Login +

How To ? / Using Session & Protected

Suppose you have a controller named "Private" which contains a set of actions inaccessible without being authenticated.

The only action that is accessible without being authenticated is the login action.

Best practice is to relocate checking in the init() function of the Controller, here __Private.protected.php:

public function init()
{
    parent::init();
    
    if ($this->_session->getParam("is_logged") != "true")
        $this->_generic->forward("Private", "Authentication", array(array("key"=>"Redirect", "value"=>$this->_generic->getActionId())));
}

Knowing that all actions of the controller will execute this code upstream, so we are sure that a unauthenticated member can’t access to such Action.
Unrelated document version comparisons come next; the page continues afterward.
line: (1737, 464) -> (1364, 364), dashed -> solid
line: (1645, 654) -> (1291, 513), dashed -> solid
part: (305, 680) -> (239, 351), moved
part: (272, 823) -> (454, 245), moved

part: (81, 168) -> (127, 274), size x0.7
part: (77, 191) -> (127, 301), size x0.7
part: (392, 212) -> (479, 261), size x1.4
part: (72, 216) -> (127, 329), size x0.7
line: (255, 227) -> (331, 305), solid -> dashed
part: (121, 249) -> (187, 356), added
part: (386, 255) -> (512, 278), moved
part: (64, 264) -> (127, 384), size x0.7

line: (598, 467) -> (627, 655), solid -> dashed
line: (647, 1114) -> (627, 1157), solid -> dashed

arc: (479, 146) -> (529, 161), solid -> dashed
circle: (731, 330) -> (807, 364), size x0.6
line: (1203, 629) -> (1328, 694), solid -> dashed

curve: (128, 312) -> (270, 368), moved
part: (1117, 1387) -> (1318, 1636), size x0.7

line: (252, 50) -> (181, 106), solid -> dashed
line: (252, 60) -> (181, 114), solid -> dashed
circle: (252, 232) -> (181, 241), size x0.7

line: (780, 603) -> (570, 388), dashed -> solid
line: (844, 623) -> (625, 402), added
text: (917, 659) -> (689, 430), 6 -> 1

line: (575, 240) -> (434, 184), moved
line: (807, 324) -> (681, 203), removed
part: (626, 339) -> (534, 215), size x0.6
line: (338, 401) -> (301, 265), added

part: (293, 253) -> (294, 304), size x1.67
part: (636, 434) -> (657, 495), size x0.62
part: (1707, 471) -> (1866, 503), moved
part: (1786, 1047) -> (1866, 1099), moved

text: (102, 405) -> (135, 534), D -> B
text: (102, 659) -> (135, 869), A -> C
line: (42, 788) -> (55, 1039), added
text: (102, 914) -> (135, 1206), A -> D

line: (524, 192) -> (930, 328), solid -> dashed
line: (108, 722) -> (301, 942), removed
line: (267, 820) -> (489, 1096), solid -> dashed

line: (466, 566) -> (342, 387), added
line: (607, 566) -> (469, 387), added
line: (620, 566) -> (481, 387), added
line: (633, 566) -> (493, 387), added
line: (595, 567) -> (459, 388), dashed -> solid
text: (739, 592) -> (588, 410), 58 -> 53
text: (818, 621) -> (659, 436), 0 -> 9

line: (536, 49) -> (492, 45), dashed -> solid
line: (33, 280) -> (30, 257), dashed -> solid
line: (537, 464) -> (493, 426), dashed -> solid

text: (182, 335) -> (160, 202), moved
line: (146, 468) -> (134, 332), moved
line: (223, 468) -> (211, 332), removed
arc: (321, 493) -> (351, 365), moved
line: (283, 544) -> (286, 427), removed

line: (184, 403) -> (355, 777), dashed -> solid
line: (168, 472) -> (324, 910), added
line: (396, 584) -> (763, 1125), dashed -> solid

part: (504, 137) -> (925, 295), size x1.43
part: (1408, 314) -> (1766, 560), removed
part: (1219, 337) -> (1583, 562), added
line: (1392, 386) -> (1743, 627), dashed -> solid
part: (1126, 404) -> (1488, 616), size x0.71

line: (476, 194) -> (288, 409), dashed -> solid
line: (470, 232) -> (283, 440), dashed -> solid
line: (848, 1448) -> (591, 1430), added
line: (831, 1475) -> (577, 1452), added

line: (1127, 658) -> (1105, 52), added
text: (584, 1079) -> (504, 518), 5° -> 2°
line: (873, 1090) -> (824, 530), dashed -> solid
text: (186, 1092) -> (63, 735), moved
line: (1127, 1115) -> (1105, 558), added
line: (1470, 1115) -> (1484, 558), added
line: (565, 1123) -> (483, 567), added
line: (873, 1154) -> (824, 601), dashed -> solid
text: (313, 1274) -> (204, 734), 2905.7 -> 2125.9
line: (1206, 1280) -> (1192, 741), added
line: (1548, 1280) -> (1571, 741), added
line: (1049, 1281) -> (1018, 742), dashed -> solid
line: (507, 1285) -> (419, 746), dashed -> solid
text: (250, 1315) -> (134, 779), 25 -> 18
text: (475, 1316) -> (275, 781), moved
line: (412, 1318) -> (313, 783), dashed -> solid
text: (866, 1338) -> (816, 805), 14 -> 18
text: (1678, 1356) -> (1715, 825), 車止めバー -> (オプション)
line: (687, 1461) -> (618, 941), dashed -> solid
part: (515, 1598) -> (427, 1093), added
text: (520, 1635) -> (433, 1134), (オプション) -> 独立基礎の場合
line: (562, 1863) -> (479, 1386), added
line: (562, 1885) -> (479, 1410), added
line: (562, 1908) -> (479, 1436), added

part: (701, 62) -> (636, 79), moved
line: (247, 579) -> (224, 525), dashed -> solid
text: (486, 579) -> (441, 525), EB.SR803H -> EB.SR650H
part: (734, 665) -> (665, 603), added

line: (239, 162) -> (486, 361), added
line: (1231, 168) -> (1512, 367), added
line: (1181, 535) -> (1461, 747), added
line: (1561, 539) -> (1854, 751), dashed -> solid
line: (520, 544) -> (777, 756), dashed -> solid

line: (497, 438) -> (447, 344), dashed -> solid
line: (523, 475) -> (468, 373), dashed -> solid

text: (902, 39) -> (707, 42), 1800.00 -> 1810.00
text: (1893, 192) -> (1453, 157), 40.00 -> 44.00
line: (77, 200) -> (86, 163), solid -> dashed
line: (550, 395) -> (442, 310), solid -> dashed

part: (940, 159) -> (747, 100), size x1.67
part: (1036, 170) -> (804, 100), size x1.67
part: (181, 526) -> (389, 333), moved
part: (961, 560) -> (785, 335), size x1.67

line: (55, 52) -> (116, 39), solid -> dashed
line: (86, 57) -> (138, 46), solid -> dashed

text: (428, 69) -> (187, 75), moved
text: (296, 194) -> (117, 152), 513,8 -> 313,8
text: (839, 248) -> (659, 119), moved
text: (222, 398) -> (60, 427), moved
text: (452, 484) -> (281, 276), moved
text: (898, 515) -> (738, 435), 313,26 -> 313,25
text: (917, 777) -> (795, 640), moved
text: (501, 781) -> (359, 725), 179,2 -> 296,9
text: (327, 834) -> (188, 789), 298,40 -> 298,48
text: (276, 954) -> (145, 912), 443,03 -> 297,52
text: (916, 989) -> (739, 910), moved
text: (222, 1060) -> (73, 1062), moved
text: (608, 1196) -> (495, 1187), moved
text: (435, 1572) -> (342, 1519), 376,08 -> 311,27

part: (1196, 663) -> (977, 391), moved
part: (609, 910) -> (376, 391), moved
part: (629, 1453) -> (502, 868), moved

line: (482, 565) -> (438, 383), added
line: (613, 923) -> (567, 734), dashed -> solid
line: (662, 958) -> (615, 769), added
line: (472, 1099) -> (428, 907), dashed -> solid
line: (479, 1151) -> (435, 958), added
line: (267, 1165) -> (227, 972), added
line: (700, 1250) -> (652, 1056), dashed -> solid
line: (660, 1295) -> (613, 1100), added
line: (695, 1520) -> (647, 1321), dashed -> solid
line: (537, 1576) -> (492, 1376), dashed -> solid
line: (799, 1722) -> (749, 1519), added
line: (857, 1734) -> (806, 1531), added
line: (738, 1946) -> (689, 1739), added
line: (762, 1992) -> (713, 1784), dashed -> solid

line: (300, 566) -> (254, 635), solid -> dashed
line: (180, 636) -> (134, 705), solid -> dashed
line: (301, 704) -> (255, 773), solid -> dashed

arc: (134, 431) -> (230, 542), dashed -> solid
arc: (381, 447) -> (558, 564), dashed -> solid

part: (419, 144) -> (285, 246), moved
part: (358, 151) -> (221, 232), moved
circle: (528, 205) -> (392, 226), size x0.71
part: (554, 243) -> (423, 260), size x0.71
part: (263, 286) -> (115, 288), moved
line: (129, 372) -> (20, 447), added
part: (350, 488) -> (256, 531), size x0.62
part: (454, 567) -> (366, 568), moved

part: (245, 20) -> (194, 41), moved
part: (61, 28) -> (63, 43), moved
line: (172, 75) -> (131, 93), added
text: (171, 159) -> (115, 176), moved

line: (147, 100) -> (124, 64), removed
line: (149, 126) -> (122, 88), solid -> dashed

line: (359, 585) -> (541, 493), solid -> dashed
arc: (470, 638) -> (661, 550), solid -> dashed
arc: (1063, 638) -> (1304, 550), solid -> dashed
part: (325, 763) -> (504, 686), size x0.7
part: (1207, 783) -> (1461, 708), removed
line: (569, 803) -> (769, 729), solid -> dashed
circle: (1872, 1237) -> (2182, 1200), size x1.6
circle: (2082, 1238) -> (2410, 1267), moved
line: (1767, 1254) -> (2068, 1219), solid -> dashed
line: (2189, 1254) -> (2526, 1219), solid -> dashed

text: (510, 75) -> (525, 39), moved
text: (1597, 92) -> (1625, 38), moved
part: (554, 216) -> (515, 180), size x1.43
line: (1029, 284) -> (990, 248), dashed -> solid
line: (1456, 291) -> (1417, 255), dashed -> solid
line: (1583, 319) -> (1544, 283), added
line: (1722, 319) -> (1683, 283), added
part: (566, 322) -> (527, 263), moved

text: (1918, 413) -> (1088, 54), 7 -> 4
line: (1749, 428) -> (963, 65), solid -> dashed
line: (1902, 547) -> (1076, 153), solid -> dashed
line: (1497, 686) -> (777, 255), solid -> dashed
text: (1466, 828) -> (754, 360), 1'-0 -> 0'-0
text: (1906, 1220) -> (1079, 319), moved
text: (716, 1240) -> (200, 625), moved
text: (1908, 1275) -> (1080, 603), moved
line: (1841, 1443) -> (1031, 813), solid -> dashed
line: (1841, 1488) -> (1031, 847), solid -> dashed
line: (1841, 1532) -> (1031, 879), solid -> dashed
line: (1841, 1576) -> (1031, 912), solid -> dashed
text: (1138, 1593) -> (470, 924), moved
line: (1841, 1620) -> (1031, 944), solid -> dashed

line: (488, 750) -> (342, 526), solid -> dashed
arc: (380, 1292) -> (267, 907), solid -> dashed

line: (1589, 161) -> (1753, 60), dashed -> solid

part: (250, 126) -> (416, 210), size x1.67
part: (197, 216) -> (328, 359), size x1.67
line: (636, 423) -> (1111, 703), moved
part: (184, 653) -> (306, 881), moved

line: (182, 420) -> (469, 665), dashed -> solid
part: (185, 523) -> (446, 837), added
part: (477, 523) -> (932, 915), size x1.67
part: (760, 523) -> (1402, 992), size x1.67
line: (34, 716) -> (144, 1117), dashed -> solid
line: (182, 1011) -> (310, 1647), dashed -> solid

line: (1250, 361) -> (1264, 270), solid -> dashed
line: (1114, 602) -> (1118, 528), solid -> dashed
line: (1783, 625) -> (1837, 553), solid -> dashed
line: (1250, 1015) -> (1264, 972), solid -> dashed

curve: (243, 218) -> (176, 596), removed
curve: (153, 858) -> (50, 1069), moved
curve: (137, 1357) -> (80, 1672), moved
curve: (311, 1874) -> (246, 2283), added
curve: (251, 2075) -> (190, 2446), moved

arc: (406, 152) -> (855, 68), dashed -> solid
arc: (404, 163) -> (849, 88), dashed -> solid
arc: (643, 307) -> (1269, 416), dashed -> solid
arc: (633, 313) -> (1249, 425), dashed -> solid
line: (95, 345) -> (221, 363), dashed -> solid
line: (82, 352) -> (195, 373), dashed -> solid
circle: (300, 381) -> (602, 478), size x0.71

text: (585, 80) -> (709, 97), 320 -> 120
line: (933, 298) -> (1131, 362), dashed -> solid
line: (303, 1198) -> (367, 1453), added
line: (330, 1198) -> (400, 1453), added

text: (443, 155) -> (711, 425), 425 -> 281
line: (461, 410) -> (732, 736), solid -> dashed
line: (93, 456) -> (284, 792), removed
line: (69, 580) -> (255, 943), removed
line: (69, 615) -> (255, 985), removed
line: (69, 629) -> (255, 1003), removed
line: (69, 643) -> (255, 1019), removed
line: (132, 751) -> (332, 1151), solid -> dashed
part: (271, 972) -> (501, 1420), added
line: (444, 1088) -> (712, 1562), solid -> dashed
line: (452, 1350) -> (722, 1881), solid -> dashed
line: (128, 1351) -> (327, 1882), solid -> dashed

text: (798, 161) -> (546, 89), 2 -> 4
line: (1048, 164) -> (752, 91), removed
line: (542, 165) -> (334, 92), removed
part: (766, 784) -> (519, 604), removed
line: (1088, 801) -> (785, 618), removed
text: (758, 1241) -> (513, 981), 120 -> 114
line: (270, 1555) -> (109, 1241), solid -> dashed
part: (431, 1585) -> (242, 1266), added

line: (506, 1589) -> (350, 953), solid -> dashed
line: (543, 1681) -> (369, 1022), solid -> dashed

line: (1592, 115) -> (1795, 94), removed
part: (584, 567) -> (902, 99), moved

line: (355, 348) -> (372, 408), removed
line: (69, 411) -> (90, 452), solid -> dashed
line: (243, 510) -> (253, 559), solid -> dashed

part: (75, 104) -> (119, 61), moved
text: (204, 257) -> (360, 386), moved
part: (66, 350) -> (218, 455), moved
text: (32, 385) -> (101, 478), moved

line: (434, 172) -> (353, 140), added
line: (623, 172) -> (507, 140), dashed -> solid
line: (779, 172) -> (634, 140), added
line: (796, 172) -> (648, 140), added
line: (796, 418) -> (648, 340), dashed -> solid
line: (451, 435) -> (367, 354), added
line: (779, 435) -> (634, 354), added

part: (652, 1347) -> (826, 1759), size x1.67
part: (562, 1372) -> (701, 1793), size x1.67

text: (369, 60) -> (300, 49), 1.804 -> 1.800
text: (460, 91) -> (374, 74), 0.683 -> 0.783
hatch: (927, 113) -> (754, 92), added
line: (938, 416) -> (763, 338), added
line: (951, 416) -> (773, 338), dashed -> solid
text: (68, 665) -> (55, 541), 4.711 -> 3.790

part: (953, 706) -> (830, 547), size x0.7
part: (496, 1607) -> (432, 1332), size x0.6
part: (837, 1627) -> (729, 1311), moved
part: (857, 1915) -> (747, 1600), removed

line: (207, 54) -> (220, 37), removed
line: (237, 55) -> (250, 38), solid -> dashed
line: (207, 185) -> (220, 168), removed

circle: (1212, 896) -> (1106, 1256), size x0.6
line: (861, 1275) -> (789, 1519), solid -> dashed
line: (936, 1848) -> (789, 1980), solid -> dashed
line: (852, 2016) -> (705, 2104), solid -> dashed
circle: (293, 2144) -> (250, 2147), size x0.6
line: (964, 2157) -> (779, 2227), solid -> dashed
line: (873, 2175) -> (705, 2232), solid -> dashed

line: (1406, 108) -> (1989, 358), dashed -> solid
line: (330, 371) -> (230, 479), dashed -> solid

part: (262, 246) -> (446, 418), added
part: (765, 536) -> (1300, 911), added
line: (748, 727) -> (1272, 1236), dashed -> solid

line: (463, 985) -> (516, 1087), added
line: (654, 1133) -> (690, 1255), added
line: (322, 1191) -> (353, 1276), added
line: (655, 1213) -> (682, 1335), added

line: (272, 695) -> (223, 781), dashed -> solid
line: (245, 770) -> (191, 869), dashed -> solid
At the authentication action level, simply remove the call to the parent function init() to avoid infinite redirects.

public function init()
{
    #parent::init();
}

public function action()
{
    $redirect = $this->_http->getParam("Redirect");

    if ($this->_http->getParam("reload_login") == "true")
    {
        // Check credentials...
        
        if ($authorized)
        {
            $this->_session->setParam("is_logged","true");
            
            if ($this->_generic->actionIdExists($redirect))
            {
                $infos = $this->_generic->translateActionId($redirect);
                $this->_generic->forward($infos["controller"], $infos["scontroller"]);
            }
            else
                $this->_generic->forward("Private","Home");
        }
        else
            // Errors
    }
}

If the whole site need to be authenticated (an intranet for example), we could relocate the check in the init() function of the site (__site.protected.php).